Head of macro and financials at HC, Monette Doss commented: “We believe December inflation figures could accelerate further to 6.1% y-o-y and 0.2% m-o-m possibly correcting for November price increases resulting from supply shocks of some vegetables. However, inflation would still remain within the CBE’s target of 9% (+/- 3%) for 4Q20. We believe that declining unemployment levels to 7.3% in 3Q20 from 9.6% in the previous quarter has reflected positively on consumer spending recently. We also believe that the relative improvement in investor confidence together with monetary easing started to bear fruit as indicated by Egypt’s Purchasing Manager Index (PMI) exceeding the 50 benchmark in September, October and November, coming in at 50.4, 51.4 and 50.9, respectively. Given our December inflation forecast, real interest rate on short-term deposits and loans is estimated at c2% and c4%, respectively, significantly higher than their historical 12-year average of c-3% and c1%. On a different front, we expect foreign inflows into Egyptian treasuries to slow down over the coming months due to possible diversion of funds towards recovering emerging markets’ stocks this is beside possible outflows due to profit taking in December. Compared to other emerging markets, Egypt offers attractive real after-tax yields of 3.03% (based on 1-year T-bill rate of 13.0%, our 2021e inflation estimate of 8.0% and a tax rate of 15% applied on US and European investors). This is, for example, significantly higher than Turkey’s real yield of -1.60% (based on 1-year T-bill rate of 9.6%, Bloomberg 2021 inflation estimate of 11.2% and 0% taxes), given that Egypt tends to show a relatively better risk profile with its 5-year foreign currency CDS at 353 currently, compared to 378 for Turkey. That said, we believe the CBE has room for another 100 bps rate cut that we expect to take place in 1Q21, while we expect it to hold rates unchanged in its upcoming December meeting, since we expect markets to show muted response to an interest rate change during the holiday season.

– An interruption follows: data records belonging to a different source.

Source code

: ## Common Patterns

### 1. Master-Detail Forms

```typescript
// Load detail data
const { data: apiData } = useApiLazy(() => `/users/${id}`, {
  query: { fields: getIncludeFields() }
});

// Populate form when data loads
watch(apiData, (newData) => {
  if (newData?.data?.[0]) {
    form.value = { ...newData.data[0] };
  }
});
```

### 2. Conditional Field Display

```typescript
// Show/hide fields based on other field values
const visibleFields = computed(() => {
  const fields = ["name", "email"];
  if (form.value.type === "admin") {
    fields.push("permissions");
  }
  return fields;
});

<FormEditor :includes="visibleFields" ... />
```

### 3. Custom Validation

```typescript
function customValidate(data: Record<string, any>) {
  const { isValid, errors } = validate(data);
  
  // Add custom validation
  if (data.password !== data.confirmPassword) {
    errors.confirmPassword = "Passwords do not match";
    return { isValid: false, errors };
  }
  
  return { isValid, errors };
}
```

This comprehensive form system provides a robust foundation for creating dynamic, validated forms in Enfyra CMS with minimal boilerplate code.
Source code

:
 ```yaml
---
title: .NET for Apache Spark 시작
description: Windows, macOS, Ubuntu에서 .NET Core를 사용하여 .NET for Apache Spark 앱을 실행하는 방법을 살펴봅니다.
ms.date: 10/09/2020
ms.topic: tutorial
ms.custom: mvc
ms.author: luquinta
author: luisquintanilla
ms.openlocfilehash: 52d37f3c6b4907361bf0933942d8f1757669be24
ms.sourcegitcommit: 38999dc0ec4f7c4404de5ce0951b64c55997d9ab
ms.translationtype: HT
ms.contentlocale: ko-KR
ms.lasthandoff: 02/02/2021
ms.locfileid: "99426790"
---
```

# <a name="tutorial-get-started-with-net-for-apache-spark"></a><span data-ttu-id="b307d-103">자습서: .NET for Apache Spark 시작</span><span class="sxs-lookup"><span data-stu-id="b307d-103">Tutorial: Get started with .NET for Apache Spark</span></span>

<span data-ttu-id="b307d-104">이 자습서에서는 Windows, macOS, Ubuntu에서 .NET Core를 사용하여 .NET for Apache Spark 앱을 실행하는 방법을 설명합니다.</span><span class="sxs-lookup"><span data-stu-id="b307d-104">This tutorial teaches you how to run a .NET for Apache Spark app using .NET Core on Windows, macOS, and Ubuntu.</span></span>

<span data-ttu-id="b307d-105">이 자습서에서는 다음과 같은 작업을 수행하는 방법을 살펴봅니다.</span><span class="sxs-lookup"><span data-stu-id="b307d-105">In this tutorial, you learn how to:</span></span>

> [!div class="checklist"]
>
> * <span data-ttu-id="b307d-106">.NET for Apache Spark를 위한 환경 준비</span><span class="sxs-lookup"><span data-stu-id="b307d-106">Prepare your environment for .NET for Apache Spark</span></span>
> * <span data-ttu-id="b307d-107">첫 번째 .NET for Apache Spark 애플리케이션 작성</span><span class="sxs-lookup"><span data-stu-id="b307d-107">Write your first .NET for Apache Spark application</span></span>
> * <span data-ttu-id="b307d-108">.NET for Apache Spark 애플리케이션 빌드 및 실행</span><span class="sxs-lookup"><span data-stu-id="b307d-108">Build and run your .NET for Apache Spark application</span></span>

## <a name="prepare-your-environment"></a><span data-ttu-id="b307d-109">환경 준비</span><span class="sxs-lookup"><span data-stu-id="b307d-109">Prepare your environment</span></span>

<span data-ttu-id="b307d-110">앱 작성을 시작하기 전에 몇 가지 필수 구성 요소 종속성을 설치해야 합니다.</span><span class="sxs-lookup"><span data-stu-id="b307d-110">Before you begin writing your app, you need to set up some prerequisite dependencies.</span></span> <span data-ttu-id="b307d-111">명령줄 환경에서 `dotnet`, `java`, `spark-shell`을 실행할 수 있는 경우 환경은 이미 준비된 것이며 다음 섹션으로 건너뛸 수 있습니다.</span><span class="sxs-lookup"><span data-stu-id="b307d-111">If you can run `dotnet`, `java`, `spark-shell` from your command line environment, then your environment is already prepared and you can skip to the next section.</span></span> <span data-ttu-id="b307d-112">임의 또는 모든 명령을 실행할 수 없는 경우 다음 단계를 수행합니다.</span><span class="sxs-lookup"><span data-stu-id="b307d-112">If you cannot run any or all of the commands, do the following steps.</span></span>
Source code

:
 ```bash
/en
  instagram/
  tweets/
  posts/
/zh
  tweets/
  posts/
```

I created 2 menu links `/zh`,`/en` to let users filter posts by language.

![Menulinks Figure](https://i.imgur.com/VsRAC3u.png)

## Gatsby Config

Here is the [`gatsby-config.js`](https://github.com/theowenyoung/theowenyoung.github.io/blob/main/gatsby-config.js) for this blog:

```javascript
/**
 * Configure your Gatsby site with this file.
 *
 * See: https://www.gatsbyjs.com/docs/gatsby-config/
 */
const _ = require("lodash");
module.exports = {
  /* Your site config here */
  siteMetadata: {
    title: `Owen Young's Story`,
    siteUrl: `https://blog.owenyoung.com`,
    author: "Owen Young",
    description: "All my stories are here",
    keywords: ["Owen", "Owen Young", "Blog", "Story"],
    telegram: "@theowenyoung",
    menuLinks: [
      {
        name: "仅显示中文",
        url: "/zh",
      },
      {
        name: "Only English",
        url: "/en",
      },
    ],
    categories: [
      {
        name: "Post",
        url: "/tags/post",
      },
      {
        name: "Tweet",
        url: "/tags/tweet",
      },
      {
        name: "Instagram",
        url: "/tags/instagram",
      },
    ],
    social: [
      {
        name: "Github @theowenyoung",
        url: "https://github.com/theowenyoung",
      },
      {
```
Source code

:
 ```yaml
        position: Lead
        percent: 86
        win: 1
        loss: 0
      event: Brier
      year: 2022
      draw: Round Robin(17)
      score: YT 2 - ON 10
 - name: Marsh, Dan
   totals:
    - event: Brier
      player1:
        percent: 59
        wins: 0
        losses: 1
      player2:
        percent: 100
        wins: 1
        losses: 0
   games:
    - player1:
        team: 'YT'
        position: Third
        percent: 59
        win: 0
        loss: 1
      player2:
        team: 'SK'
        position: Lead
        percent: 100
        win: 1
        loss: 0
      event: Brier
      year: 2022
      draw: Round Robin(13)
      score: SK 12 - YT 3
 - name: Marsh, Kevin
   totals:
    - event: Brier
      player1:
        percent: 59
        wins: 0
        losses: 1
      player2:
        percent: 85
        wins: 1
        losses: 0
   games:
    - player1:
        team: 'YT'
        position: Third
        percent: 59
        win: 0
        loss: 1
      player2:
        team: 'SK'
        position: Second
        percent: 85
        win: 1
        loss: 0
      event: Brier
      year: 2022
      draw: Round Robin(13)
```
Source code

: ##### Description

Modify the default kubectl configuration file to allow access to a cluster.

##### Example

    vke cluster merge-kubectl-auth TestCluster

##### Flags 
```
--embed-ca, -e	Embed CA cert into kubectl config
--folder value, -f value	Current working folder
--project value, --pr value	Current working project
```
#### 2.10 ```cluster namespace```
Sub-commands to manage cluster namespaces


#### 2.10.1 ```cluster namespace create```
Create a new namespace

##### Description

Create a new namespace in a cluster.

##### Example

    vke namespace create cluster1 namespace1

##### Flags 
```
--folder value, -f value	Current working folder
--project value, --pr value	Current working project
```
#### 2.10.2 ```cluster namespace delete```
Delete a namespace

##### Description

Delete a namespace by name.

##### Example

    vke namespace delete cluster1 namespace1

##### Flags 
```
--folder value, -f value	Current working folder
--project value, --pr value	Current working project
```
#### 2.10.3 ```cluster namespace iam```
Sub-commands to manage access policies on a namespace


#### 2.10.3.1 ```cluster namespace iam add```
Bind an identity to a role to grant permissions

It is worth mentioning that, in its last meeting on 12 November, the Central Bank of Egypt’s (CBE) Monetary Policy Committee (MPC) decided to cut rates by 50 bps for the second consecutive month after keeping them unchanged for 4 consecutive meetings since April.  Egypt’s annual headline inflation accelerated to 5.7% in November from 4.5% in the previous month, with monthly inflation increasing 0.8% compared to an increase of 1.8% m-o-m, according to data published by the Central Agency for Public Mobilization and Statistics (CAPMAS).

HC comments on Egypt’s balance of payment (BOP): It recorded a deficit of USD3.47bn

Egypt’s balance of payment (BOP) recorded a deficit of USD3.47bn in 4Q19/20, reversing a surplus of USD0.25bn a year earlier, with the current account deficit widening to USD3.83bn in 4Q19/20 from a deficit of USD1.09bn a year earlier, data from the Central Bank of Egypt (CBE) showed. The trade balance deficit slightly widened to USD8.41bn from a deficit of USD8.29bn in 4Q18/19. Egypt’s travel receipts fell c90% y-o-y to USD0.31bn leading to a total services balance surplus of USD0.55bn, down from a surplus of USD3.28bn in 4Q19/18. Worker remittances also declined c11% y-o-y to USD6.16bn, and FDI also fell c11% y-o-y to USD1.52bn. Portfolio inflows in Egypt amounted to USD0.64bn in 4Q19/20, of which net bond inflows amounted to USD3.74bn, offsetting the outflows from the shorter-term portfolio investments, the data showed. (CBE)

HC’s comment: The impact of the coronavirus on Egypt’s external position came in largely as expected, with the exception of the trade balance deficit which came in significantly wider than our estimate of USD5.59bn, as imports of non-petroleum products remained flat y-o-y at USD13.02bn, c36% above our estimate of USD8.38bn. The services balance came in better than our estimated deficit of USD0.79bn due to lower than expected services payments. Worker remittances came in c5% above our estimate of USD5.85bn. The current account balance figure was largely in line with our estimate of USD4.25bn. FDIs came in largely in line with our estimate of USD1.03bn.